Forty high-intensity interval training sessions blunt exercise-induced changes in the nuclear protein content of PGC-1α and p53 in human skeletal muscle
Endocrinology and Metabolism
American Physiological Society
School of Medical and Health Sciences
Exercise-induced increases in peroxisome proliferator-activated receptor-γ coactivator-1α (PGC-1α) and p53 protein content in the nucleus mediate the initial phase of exercise-induced mitochondrial biogenesis. Here, we investigated whether exercise-induced increases in these and other markers of mitochondrial biogenesis were altered after 40 sessions of twice-daily high-volume, high-intensity interval training (HVT) in human skeletal muscle.
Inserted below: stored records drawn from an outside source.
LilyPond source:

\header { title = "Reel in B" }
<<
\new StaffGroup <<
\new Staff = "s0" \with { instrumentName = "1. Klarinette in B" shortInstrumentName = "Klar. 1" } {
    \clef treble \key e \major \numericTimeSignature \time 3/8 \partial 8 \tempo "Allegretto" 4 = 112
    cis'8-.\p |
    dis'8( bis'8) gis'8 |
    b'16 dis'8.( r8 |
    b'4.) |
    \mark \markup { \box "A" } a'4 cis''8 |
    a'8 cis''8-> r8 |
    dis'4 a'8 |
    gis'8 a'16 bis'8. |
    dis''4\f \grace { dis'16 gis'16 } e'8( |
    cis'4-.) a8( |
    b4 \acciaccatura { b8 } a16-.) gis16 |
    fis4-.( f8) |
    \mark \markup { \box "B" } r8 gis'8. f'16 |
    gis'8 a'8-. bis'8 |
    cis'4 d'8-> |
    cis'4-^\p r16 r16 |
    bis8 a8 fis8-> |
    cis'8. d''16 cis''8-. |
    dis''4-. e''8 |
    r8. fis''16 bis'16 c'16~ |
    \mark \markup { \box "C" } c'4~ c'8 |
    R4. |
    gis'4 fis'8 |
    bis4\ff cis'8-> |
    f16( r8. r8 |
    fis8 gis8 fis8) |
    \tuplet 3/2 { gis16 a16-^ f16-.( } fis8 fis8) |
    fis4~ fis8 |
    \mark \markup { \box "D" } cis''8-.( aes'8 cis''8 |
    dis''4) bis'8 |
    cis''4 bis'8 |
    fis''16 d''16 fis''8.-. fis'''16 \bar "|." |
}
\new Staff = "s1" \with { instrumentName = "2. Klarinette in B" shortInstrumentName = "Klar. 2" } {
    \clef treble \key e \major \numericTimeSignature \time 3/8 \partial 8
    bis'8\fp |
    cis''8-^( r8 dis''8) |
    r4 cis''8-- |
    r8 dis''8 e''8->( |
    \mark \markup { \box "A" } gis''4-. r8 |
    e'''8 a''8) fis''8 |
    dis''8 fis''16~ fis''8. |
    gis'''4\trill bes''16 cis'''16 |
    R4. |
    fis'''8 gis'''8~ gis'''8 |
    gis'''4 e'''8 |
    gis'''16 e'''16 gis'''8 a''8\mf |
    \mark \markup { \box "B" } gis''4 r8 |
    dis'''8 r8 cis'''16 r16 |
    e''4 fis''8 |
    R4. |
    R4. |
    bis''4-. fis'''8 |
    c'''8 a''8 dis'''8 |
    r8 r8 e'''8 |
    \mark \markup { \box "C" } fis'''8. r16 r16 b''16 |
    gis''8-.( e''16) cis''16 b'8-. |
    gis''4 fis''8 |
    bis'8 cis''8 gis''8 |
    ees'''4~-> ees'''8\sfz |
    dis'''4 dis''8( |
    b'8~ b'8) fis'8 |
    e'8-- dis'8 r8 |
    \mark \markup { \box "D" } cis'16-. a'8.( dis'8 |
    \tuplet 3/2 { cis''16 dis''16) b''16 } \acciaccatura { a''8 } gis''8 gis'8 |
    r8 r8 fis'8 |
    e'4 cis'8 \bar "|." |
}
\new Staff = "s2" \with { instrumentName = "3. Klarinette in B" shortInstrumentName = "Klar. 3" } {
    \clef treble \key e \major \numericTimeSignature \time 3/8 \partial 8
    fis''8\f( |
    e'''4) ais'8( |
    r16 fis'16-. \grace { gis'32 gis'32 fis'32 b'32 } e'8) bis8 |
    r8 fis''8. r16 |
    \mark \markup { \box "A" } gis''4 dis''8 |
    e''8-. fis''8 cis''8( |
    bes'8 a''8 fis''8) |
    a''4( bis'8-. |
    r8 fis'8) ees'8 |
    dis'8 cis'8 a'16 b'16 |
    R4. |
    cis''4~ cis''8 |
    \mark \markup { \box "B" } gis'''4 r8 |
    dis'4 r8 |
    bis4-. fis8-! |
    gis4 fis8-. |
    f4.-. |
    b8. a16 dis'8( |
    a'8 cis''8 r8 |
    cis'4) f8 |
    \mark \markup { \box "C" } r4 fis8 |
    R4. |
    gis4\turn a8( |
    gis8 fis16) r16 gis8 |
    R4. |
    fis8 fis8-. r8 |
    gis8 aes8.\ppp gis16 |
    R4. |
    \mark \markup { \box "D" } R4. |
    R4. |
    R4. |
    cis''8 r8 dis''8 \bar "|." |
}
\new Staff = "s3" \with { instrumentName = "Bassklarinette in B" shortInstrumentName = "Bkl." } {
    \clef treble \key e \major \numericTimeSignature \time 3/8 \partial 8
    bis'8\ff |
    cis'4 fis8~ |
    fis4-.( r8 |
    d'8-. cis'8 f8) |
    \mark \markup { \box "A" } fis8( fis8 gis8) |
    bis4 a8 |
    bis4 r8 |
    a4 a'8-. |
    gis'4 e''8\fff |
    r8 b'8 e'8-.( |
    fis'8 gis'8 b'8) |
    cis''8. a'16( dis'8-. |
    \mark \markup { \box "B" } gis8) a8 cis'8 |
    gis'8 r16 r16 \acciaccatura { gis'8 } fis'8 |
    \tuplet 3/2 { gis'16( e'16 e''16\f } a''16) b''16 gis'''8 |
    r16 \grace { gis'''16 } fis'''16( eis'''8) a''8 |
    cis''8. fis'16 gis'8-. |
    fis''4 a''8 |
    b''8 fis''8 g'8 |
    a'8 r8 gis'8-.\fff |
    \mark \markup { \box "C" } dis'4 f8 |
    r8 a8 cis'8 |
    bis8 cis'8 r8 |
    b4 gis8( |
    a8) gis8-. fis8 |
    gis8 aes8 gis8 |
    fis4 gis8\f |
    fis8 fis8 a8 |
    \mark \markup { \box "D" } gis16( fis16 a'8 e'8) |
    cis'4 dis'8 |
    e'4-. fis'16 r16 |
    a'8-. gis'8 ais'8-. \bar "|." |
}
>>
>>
Vastus lateralis muscle biopsies were collected from 10 healthy recreationally active participants before, immediately postexercise, and 3 h after a session of high-intensity interval exercise (HIIE) performed at the same absolute exercise intensity before and after HVT (pre-HVT and post-HVT, respectively). The protein content of common markers of exercise-induced mitochondrial biogenesis was assessed in nuclear- and cytosolic-enriched fractions by immunoblotting; mRNA contents of key transcription factors and mitochondrial genes were assessed by qPCR. Despite exercise-induced increases in PGC-1α, p53, and plant homeodomain finger-containing protein 20 (PHF20) protein content, the phosphorylation of p53 and acetyl-CoA carboxylase (p-p53 Ser15 and p-ACC Ser79, respectively), and PGC-1α mRNA Pre-HVT, no significant changes were observed post-HVT. Forty sessions of twice-daily high-intensity interval training blunted all of the measured exercise-induced molecular events associated with mitochondrial biogenesis that were observed pre-HVT. Future studies should determine whether this loss relates to the decrease in relative exercise intensity, habituation to the same exercise stimulus, or a combination of both.